JOB ITEM: The reply to the records below should contain exactly the lines from the line with "X161500000Y-85350000D03*" through the line with "X150500000Y-76730000D03*", and nothing besides.

[Opening MATERIAL FOR THIS TASK section]

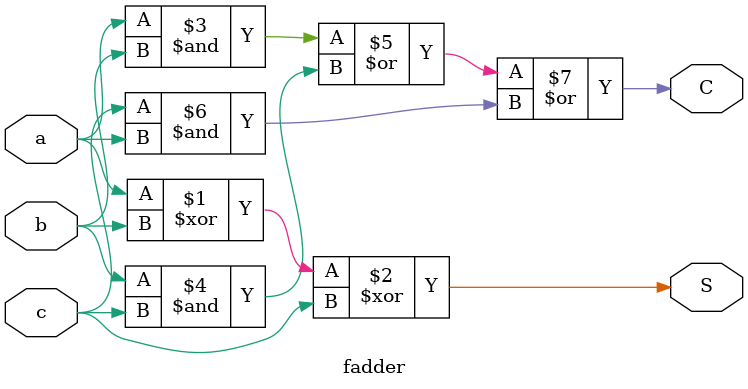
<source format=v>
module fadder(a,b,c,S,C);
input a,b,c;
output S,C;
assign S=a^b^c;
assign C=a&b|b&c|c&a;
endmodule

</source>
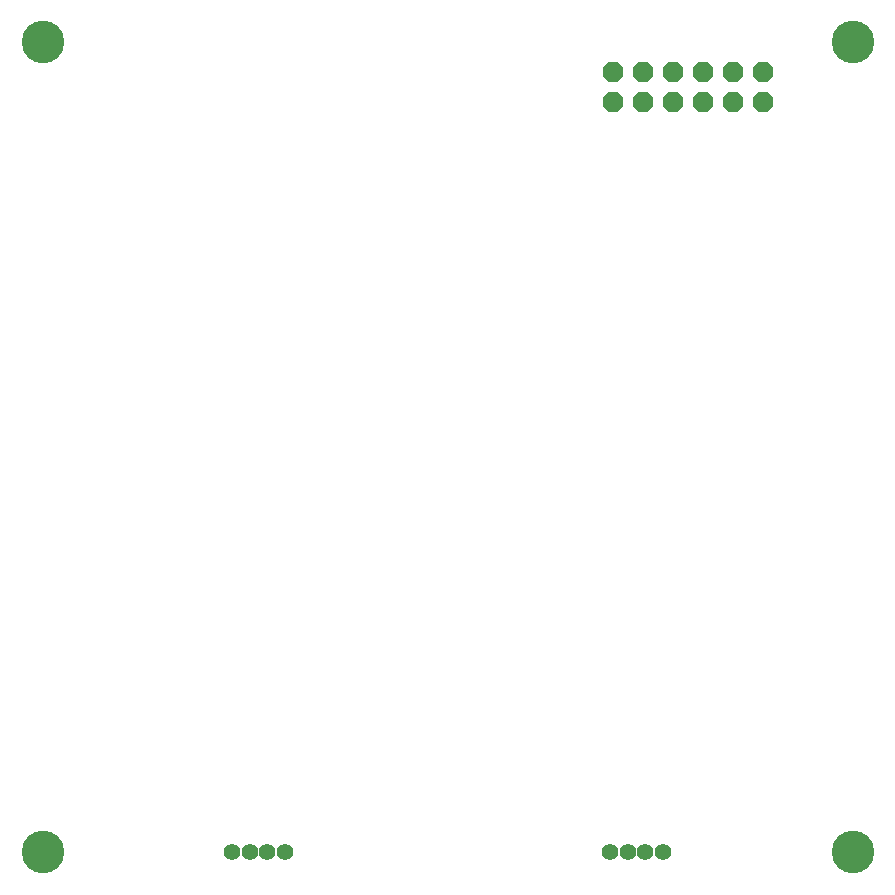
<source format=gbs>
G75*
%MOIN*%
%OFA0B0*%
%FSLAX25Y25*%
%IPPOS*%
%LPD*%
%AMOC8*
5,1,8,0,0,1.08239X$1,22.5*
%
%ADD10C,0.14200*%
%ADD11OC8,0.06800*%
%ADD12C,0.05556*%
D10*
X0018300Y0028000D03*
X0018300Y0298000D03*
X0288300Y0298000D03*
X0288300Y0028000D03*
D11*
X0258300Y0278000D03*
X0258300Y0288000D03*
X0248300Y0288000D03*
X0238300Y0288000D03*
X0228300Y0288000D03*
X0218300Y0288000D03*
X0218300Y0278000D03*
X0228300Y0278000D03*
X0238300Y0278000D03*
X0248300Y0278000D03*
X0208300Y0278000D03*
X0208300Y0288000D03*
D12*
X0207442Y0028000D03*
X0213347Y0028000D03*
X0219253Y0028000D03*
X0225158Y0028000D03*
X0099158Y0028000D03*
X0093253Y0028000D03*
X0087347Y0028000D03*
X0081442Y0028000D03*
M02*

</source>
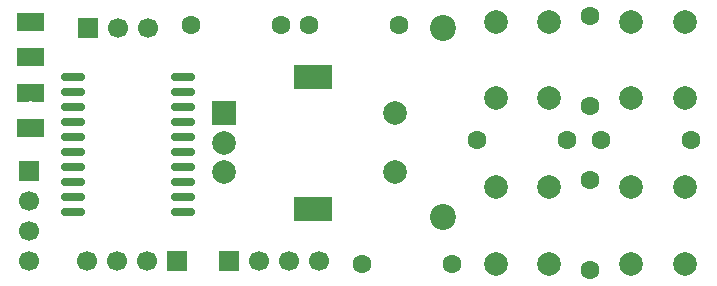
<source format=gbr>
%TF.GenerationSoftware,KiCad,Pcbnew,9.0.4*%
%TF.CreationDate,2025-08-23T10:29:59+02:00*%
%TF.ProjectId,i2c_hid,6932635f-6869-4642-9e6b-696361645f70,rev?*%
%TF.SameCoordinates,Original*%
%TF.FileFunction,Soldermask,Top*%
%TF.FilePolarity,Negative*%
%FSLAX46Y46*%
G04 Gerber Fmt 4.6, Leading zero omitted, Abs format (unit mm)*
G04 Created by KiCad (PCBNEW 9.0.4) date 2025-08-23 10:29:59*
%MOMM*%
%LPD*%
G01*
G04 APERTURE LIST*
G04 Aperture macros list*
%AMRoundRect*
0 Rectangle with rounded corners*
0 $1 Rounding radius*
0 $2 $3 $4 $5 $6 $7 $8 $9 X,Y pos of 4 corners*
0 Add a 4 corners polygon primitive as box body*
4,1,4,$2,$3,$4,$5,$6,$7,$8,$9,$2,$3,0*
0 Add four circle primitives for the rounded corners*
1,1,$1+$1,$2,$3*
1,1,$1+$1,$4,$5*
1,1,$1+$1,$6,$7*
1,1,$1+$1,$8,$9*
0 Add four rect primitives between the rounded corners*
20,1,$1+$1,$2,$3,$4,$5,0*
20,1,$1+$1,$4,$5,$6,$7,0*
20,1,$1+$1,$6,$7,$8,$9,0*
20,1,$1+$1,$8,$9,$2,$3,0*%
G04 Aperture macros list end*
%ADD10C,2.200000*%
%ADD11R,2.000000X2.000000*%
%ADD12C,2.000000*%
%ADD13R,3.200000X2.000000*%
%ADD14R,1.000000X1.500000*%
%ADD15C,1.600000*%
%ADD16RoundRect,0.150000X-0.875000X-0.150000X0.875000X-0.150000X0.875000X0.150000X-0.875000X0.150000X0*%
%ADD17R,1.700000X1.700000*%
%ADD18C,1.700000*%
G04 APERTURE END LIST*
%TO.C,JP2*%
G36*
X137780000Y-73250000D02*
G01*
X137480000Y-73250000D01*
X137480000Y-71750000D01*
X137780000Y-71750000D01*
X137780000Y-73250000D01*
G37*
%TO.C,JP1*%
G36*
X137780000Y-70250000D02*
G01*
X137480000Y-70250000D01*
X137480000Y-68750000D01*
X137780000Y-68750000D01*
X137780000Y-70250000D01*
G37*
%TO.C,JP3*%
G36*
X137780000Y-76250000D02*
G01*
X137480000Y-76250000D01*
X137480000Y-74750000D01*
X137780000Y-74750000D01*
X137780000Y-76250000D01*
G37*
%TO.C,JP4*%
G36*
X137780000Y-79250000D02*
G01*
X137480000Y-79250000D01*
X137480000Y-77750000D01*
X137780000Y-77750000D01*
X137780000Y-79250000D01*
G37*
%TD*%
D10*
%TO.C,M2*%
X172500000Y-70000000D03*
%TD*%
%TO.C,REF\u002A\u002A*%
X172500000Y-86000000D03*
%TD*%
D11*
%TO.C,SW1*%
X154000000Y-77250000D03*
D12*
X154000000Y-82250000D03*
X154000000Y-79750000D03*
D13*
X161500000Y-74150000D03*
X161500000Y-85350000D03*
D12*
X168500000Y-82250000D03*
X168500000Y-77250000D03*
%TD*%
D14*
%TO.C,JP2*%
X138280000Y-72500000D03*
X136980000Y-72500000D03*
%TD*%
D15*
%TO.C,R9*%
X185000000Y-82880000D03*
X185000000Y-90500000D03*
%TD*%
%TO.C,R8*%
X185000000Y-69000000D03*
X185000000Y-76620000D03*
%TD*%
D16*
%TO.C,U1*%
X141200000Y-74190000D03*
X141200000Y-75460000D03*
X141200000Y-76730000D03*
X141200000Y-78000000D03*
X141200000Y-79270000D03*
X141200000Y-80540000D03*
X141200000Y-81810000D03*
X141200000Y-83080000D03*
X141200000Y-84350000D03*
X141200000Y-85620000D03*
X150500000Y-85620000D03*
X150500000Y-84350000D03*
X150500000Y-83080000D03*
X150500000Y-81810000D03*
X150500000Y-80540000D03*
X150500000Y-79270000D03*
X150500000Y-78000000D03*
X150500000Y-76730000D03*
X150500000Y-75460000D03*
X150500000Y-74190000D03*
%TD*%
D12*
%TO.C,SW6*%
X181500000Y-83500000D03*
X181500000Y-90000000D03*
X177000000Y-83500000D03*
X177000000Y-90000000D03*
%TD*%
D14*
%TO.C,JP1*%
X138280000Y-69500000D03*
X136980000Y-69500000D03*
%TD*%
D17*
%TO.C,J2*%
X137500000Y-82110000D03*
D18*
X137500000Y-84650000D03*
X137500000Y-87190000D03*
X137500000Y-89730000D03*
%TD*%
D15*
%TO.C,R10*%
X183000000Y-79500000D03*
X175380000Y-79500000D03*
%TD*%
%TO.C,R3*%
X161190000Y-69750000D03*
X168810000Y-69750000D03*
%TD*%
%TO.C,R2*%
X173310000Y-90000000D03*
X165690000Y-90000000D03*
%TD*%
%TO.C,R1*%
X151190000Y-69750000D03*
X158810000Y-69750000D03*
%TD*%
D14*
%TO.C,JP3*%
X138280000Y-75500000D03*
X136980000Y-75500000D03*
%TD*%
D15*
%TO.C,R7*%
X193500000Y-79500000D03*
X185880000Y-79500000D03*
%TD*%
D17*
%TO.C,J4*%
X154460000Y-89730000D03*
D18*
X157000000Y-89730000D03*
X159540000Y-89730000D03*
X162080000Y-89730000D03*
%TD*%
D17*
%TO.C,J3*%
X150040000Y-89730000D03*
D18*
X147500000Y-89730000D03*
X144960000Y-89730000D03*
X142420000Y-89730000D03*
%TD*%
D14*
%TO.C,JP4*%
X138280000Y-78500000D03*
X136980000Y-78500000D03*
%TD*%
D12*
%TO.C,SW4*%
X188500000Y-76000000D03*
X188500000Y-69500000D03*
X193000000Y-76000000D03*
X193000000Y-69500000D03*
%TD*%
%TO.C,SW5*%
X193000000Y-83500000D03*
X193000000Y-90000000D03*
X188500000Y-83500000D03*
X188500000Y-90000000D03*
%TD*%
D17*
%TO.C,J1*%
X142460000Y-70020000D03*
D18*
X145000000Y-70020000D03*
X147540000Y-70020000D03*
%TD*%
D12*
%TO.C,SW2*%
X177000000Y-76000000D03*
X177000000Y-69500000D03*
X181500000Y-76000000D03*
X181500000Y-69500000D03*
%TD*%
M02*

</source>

[Closing MATERIAL FOR THIS TASK section]

RESPONSE BELOW:
X161500000Y-85350000D03*
D12*
X168500000Y-82250000D03*
X168500000Y-77250000D03*
%TD*%
D14*
%TO.C,JP2*%
X138280000Y-72500000D03*
X136980000Y-72500000D03*
%TD*%
D15*
%TO.C,R9*%
X185000000Y-82880000D03*
X185000000Y-90500000D03*
%TD*%
%TO.C,R8*%
X185000000Y-69000000D03*
X185000000Y-76620000D03*
%TD*%
D16*
%TO.C,U1*%
X141200000Y-74190000D03*
X141200000Y-75460000D03*
X141200000Y-76730000D03*
X141200000Y-78000000D03*
X141200000Y-79270000D03*
X141200000Y-80540000D03*
X141200000Y-81810000D03*
X141200000Y-83080000D03*
X141200000Y-84350000D03*
X141200000Y-85620000D03*
X150500000Y-85620000D03*
X150500000Y-84350000D03*
X150500000Y-83080000D03*
X150500000Y-81810000D03*
X150500000Y-80540000D03*
X150500000Y-79270000D03*
X150500000Y-78000000D03*
X150500000Y-76730000D03*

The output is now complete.